HealthFocus International also found 45% of respondents in 2022 said it was extremely important or very important to know what is in a product, which was up from 34% in 2020. Thirty-two percent in 2022 said it was extremely important or very important to know whether a brand supports regenerative agriculture and soil health, which was up from 20% in 2020. When asked whether they wanted to know the story behind the brands, 37% said yes in 2022, which was up from 28% in 2020.
Ms. Johnson gave gluten-free sprouted Cacao O’s from One Degree Organic Foods as an example of providing information on packaging that consumers want to know. Using a QR code on the front of the package, consumers may find the origin of all the ingredients, including oat flour, brown rice, garbanzo beans and cacao.

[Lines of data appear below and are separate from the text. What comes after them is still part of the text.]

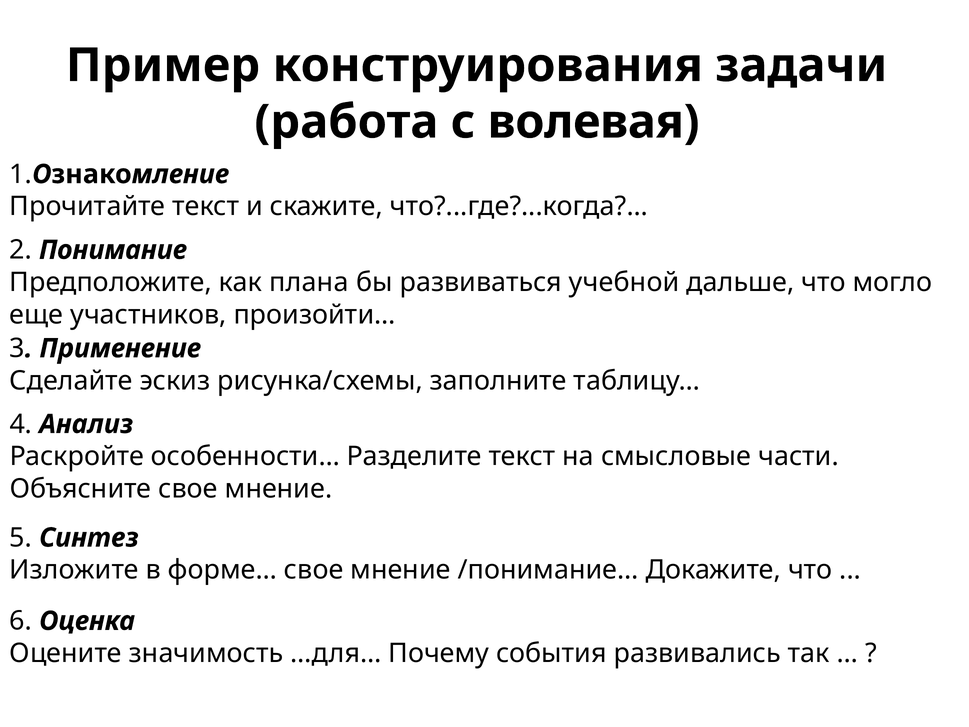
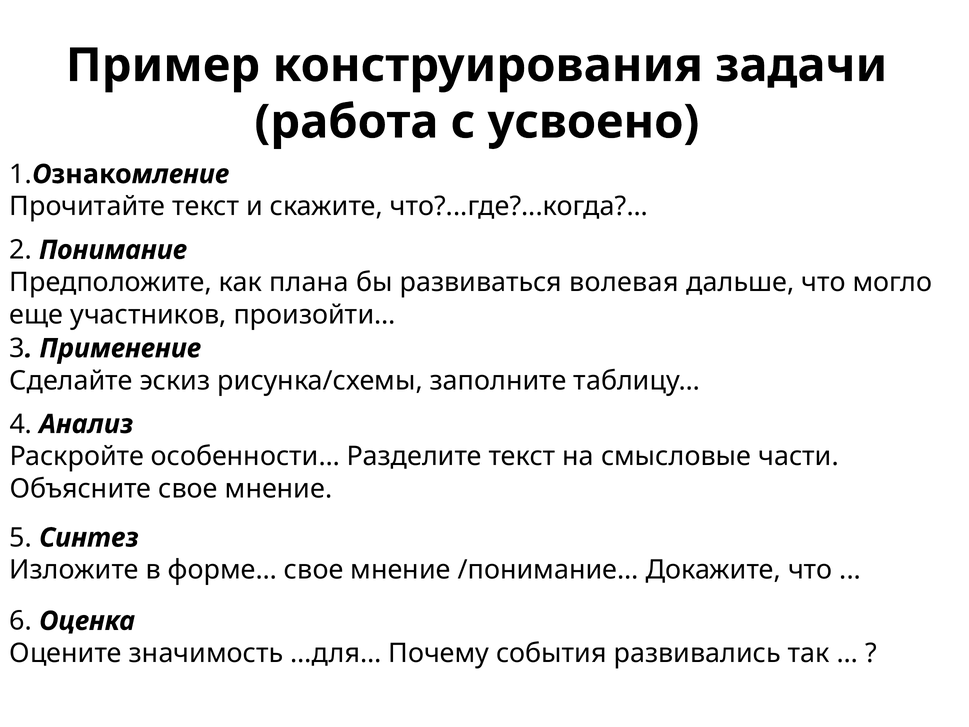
волевая: волевая -> усвоено
учебной: учебной -> волевая
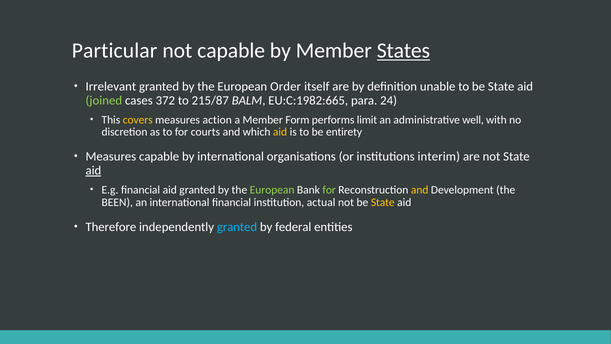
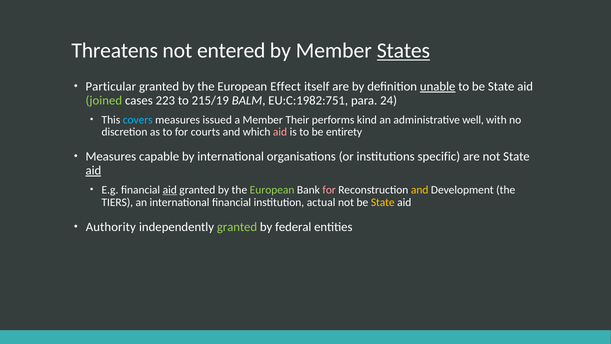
Particular: Particular -> Threatens
not capable: capable -> entered
Irrelevant: Irrelevant -> Particular
Order: Order -> Effect
unable underline: none -> present
372: 372 -> 223
215/87: 215/87 -> 215/19
EU:C:1982:665: EU:C:1982:665 -> EU:C:1982:751
covers colour: yellow -> light blue
action: action -> issued
Form: Form -> Their
limit: limit -> kind
aid at (280, 132) colour: yellow -> pink
interim: interim -> specific
aid at (170, 190) underline: none -> present
for at (329, 190) colour: light green -> pink
BEEN: BEEN -> TIERS
Therefore: Therefore -> Authority
granted at (237, 227) colour: light blue -> light green
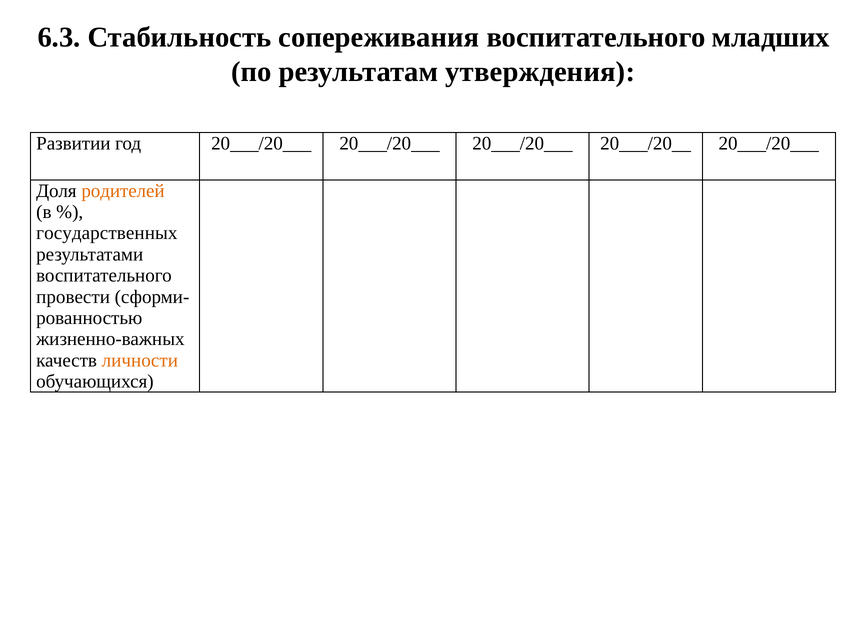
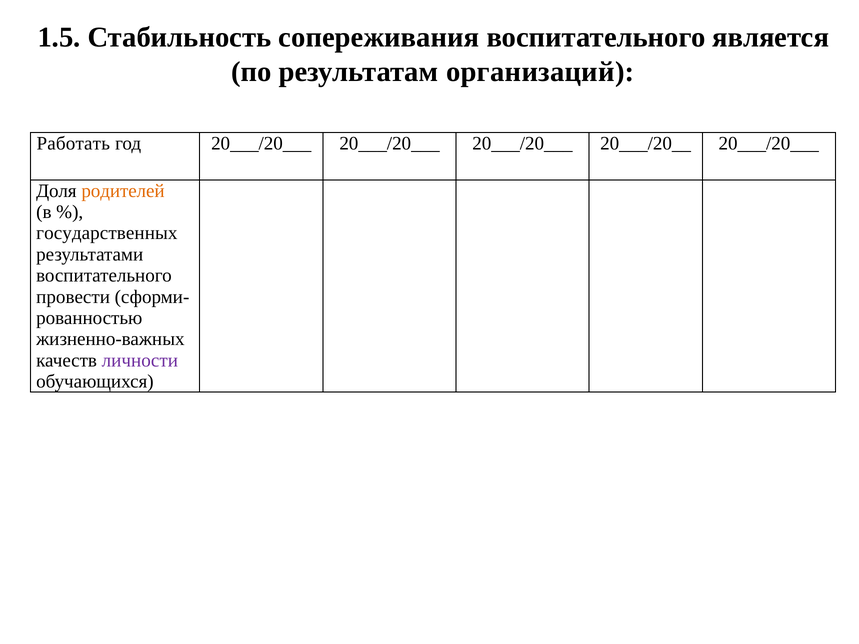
6.3: 6.3 -> 1.5
младших: младших -> является
утверждения: утверждения -> организаций
Развитии: Развитии -> Работать
личности colour: orange -> purple
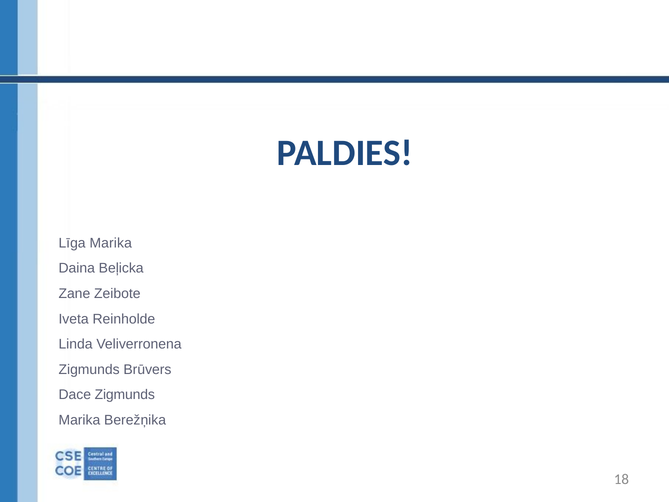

“These specifics are not necessarily important independently, or even for what they are, but the idea is the company is not afraid to tell you where everything in their package comes from, inherently meaning that they are proud of it or at least not ashamed of it,” she said.
Clean-conscience eaters may take a positive view of that approach.
“Just over the past 15 years clean has gone from what’s in a product or what’s not in a product — like no artificials, less processed, organic, natural, pure and recognizable — to now what a product represents,” Ms. Johnson said. “It’s all those same aspects of clean label, but it also encompasses ethical eating, personal connections, brand transparency and responsibility, and sustainability. It’s really from clean label choices to clean-conscious choices.”